APPLY WHAT YOU READ –
• A. According to the renovation story, how long did the transit authority say its study would take?
• B. From the renovation story, list the materials that had to be brought up to the loft.

SUPPLIED TEXT –
* * * * * * * * *
It made me think of Menios and the small odyssey he experienced when renovating the downtown apartment he had recently bought.
You can’t get much more downtown than where Menios lives. Elsewhere I suppose he’d be hailed as an urban pioneer, part of a vanguard minority regenerating parts of what is now a dying central city. But Menios said he bought the place, a 7th floor loft in an old apartment building on one of the most congested main streets in the city, because it was a bargain, even after spending an equal amount of money fixing it.
The biggest problems during renovations was how to bring up the sheetrock, new fixtures, pipes and tiles to the loft, and how to carry down the massive amount of rubble from the walls he demolished. Both could be solved by the use of a crane, but that meant re-routing traffic, including all the trolley and bus lines, on the street below. Which technically was possible, even if only between 2 a.m. and 4 a.m. on Sunday nights and provided he had the requisite permits from the police and the mass transit authority. After numerous stops to precinct headquarters Menios eventually got the police permit. But he was stuck at the transit authority, which apparently had to draft a plan detailing when and where traffic would be siphoned off to and which power relays had to be shut off to cut power to the trolley lines in front of the building. The transit authority told him it would take about two months to do the study. Menios, who had no intention of waiting two months and who’s an engineer himself who happened to have worked on the extension to the Athens subway, asked them what was so complicated about this study that it would take two months.
“I could do this myself in a day,” he told them, in an obvious undercurrent of exasperation.
“Why don’t you then?” they asked. And that’s how Menios got his permit. The transit authority gave him use of an office and access to a computer and trolley schedules, maps of the electrified lines and power switches, and a template for the study. He finished it in a day. The next day it was signed and that Sunday morning, the crane got to work.
* * * * * * * * *
DATASET EXTRACT –
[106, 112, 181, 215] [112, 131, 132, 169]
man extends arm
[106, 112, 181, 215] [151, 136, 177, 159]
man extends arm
* * * * * * * * *
COMPLETED EXERCISE –
• A. About two months.

• B. Sheetrock, new fixtures, pipes, tiles